Mr Jumeau told a press briefing that the Alliance of Small Island States (AOSIS), which wants global warming limited to 1.5 degrees, wanted a report on all the peer-reviewed scientific papers on climate change since the IPCC produced its fourth assessment in 2007.

“If there is new scientific knowledge, let us find that out as quickly as possible. We’re talking about peer-reviewed literature that’s already out there, looking at different scenarios, so we can better inform our decisions and have an idea where we are headed in this.”

The Seychelles ambassador said it wasn’t enough to “Google this information”, as some had suggested, because it would need to be produced officially within the UN Framework Convention on Climate Change (UNFCCC) if it was to have any effect on the negotiations.

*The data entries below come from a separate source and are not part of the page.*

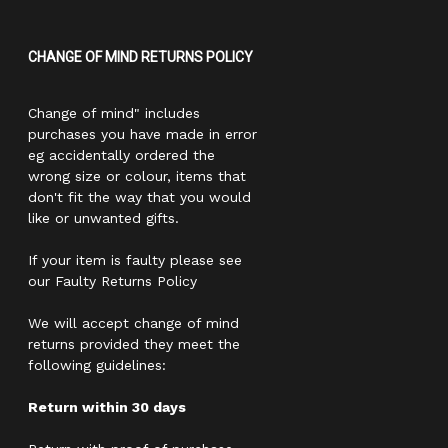
CHANGE OF MIND RETURNS POLICY
Change of mind" includes
purchases you have made in error
eg accidentally ordered the
wrong size or colour, items that
don't fit the way that you would
like or unwanted gifts.
If your item is faulty please see
our Faulty Returns Policy
We will accept change of mind
returns provided they meet the
following guidelines:
Return within 30 days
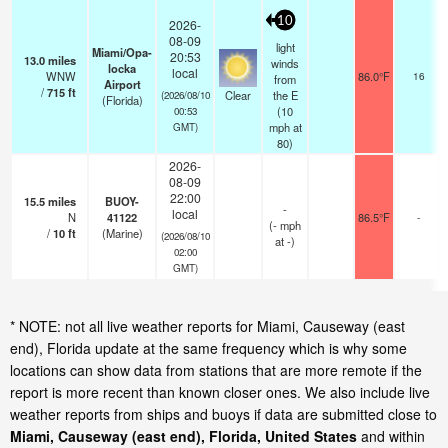
10
2026-
08-09
light
Miami/Opa-
20:53
13.0
miles
winds
locka
local
WNW
86.0°F
16
from
Airport
/
715
ft
Clear
the E
(2026/08/10
(Florida)
(
10
00:53
mph
at
GMT)
80)
2026-
08-09
22:00
15.5
miles
BUOY-
-
local
N
41122
86.5°F
-
(
-
mph
/
10
ft
(Marine)
(2026/08/10
at -)
02:00
GMT)
* NOTE: not all live weather reports for Miami, Causeway (east
end), Florida update at the same frequency which is why some
locations can show data from stations that are more remote if the
report is more recent than known closer ones. We also include live
weather reports from ships and buoys if data are submitted close to
Miami, Causeway (east end), Florida, United States
and within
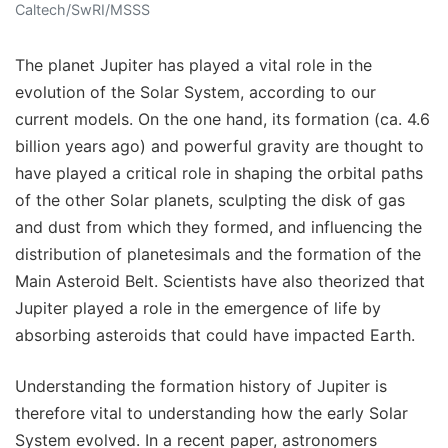
Caltech/SwRI/MSSS
The planet Jupiter has played a vital role in the
evolution of the Solar System, according to our
current models. On the one hand, its formation (ca. 4.6
billion years ago) and powerful gravity are thought to
have played a critical role in shaping the orbital paths
of the other Solar planets, sculpting the disk of gas
and dust from which they formed, and influencing the
distribution of planetesimals and the formation of the
Main Asteroid Belt. Scientists have also theorized that
Jupiter played a role in the emergence of life by
absorbing asteroids that could have impacted Earth.
Understanding the formation history of Jupiter is
therefore vital to understanding how the early Solar
System evolved. In a recent paper, astronomers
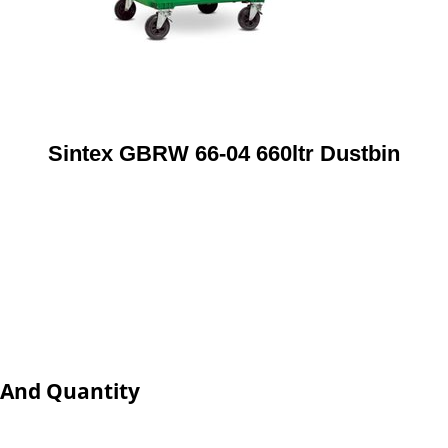
Sintex GBRW 66-04 660ltr Dustbin
e And Quantity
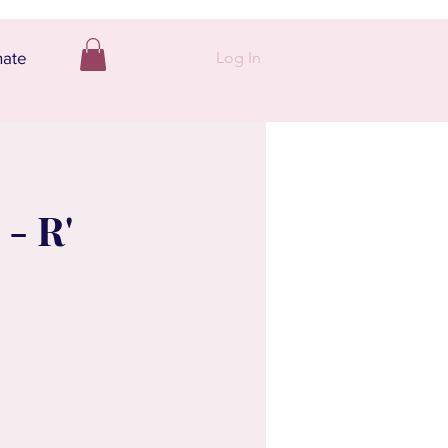
Log In
ate
- R'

He suggested that the real agenda of those who blocked the proposal was to ensure that the AOSIS 1.5-degree goal remained off the table; the Copenhagen Accord sets two degrees as a target limit. But he added: “One way of attracting attention to an issue is to squash it.”

The outcome of Copenhagen was “a huge blow to us, and a majority of the most vulnerable countries have not associated with the accord. But 1.5 degrees is back on the table. AOSIS is not going to roll over and play dead. We are the only group who have everything to lose.”

Carlos Fuller, technical adviser to AOSIS, said temperatures in the Caribbean had risen by at least one degree since 1900. “We’ve seen more coral bleaching than ever before, with 60 per cent of the reef in Belize now degraded. We’ve also seen more flooding than ever.”

Meanwhile, vocal climate change critic Lord Christopher Monckton – a one-time adviser to Margaret Thatcher – gave a lecture to the press on how we shouldn’t “fall into worshipping” wind turbines and solar panels “merely because [they] are fashionable”.

He claimed that switching to renewable energy would make only a marginal difference to the climate, that fossil fuels would remain “the cheapest way of generating electricity in poorer countries” and that adapting to climate change would be less costly that cutting emissions.

When his thesis was challenged by John Vidal, environment editor of the Guardian, Lord Monckton responded: “Ah the Guardian, bless their little cotton socks. Wake up, sir, and smell the coffee.”